→ **Required action**
Format the lines below as a JSON list of strings, one string per line, leaving out blank lines and the pictures.

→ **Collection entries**

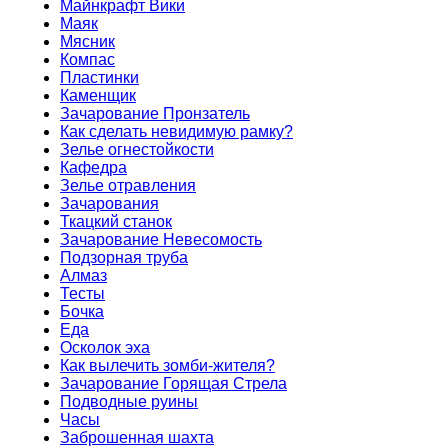
Майнкрафт Вики
Маяк
Мясник
Компас
Пластинки
Каменщик
Зачарование Пронзатель
Как сделать невидимую рамку?
Зелье огнестойкости
Кафедра
Зелье отравления
Зачарования
Ткацкий станок
Зачарование Невесомость
Подзорная труба
Алмаз
Тесты
Бочка
Еда
Осколок эха
Как вылечить зомби-жителя?
Зачарование Горящая Стрела
Подводные руины
Часы
Заброшенная шахта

→ **Written solution**
[
  "Майнкрафт Вики",
  "Маяк",
  "Мясник",
  "Компас",
  "Пластинки",
  "Каменщик",
  "Зачарование Пронзатель",
  "Как сделать невидимую рамку?",
  "Зелье огнестойкости",
  "Кафедра",
  "Зелье отравления",
  "Зачарования",
  "Ткацкий станок",
  "Зачарование Невесомость",
  "Подзорная труба",
  "Алмаз",
  "Тесты",
  "Бочка",
  "Еда",
  "Осколок эха",
  "Как вылечить зомби-жителя?",
  "Зачарование Горящая Стрела",
  "Подводные руины",
  "Часы",
  "Заброшенная шахта"
]